■ Set task
Copy the lines of the entries below into a numbered list, starting at the line that contains "Page size: 1500x1125." and ending at the line that contains "picture [902, 121, 1330, 1125]", and leave out any blank lines.

■ Data provided

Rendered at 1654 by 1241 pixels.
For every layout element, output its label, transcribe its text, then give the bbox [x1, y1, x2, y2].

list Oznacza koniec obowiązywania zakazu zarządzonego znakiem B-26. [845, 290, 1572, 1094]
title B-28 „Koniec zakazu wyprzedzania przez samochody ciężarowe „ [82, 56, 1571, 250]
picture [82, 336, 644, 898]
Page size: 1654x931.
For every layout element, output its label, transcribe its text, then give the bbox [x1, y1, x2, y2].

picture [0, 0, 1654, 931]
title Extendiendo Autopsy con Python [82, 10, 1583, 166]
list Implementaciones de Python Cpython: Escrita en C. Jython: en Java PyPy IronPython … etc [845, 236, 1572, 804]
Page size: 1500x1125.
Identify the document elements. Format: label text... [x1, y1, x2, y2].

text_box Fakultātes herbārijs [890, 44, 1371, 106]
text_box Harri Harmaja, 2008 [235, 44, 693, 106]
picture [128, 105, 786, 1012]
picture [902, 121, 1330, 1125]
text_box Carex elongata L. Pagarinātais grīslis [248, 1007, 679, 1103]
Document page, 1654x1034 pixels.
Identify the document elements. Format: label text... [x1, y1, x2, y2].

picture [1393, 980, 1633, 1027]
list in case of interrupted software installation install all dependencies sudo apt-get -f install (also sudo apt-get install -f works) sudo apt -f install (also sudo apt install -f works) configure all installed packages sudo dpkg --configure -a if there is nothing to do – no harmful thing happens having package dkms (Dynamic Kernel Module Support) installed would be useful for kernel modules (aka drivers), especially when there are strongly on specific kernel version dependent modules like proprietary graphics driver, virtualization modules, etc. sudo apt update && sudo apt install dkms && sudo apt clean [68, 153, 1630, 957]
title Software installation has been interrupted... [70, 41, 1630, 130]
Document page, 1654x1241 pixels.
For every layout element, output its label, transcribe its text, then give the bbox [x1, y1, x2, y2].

■ Solution to the exercise
1. Page size: 1500x1125.
2. Identify the document elements. Format: label text... [x1, y1, x2, y2].
3. text_box Fakultātes herbārijs [890, 44, 1371, 106]
4. text_box Harri Harmaja, 2008 [235, 44, 693, 106]
5. picture [128, 105, 786, 1012]
6. picture [902, 121, 1330, 1125]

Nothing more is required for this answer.